The city is poetry for Marco Melfi
Marco Melfi said urban images — the kind you see from a bus window — lend themselves to poetry.
“I’ve always been drawn to cities, urban areas. I’m also a commuter, bus rider, train rider, so I’ve just always liked being in an urban setting, and exploring in those settings,” Melfi told Taproot.
His first book of poetry, Routine Maintenance, will officially launch at an event on June 14 hosted by Alice Major at Audreys Books. It’s already topped the Edmonton bestseller list.
Melfi said he carries a notebook when moving through the city to capture the images that will turn into poems. His day job, as a planner at the City of Edmonton, involves him observing people and things in urban spaces, too. “There’s definitely a link, because my interest in that urban life and cities drew me to urban planning,” Melfi said. “You just spend so much time walking around, talking about spaces, talking about places, always observing and documenting it, that ‘field study’ nature of it — they kind of started to merge.”
Melfi’s work departs from what might be commonly thought of as typically poetic subjects, like beauty or romantic love. Many of his poems are about the gritty, urban places and objects that can be found in Edmonton, like a faulty porch light, a parking stall puddle, or a strip mall sign.

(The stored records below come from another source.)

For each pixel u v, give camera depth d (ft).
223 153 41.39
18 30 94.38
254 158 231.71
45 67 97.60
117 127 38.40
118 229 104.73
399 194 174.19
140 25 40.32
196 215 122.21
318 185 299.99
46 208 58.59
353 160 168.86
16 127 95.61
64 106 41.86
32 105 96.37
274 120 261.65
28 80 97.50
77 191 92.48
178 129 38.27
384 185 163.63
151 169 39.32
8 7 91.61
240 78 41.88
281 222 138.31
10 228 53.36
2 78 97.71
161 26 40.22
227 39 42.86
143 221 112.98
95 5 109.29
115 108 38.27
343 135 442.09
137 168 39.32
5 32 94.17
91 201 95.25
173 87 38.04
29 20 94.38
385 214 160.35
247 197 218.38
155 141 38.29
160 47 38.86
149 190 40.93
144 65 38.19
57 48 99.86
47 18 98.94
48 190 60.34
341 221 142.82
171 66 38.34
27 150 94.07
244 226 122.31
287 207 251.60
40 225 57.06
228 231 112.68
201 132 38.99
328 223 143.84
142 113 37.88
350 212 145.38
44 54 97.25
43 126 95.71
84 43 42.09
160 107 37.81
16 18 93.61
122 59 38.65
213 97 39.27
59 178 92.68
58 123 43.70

“I flash on for pizza delivered next door. / I flash on as the avenue’s deadbolts tuck in,” Melfi writes in the voice of a porch light in The Faulty Porch Light. “Not trusting / I’m enough, my owner has tacked / a ‘No Trespassing’ sign to the front window.”
Another poem, Drive-Thru, is written from a fast-food worker’s perspective: “I heave the window open / for a brief breeze. Wafts of pollen / and exhaust greet the burnt beef / as cars queue for burgers and fries.”
Melfi is currently part of the City of Edmonton team revamping the heritage places strategy. There’s a parallel between his job, where he helps shape what should be preserved, and his poems, where he notices and preserves little pieces of Edmonton in words.
“I have a poem about an apartment building in my neighborhood. I just liked walking by that apartment building, and I had to think, ‘Well, why do I like to do that?’ And it just offered a lot of sense of place,” he said. “I think my poems hopefully offer a sense of place, and my role as a planner is to foster or create or improve a sense of place.”
Observant Edmontonians will recognize references in Melfi’s work. “I know I’m no Spitfire podiumed / outside a warplane museum / or a welcome billboard at the city’s limits. / Neither am I a novelty — like the big baseball / bat that swings near Alberta Avenue,” Melfi writes in the voice of a sign in Plaza Sign Down.
“I appreciate the artifacts in our urban environments,” he said. “I think recognizing those artifacts and recognizing what they mean to our city connects to the work that I’m doing about our buildings or our places that matter to us and that we would try to keep or, you know, sometimes we lose them and want to honour them.”
Routine Maintenance, which also includes poems about soccer and yard work, is published by Gaspereau Press.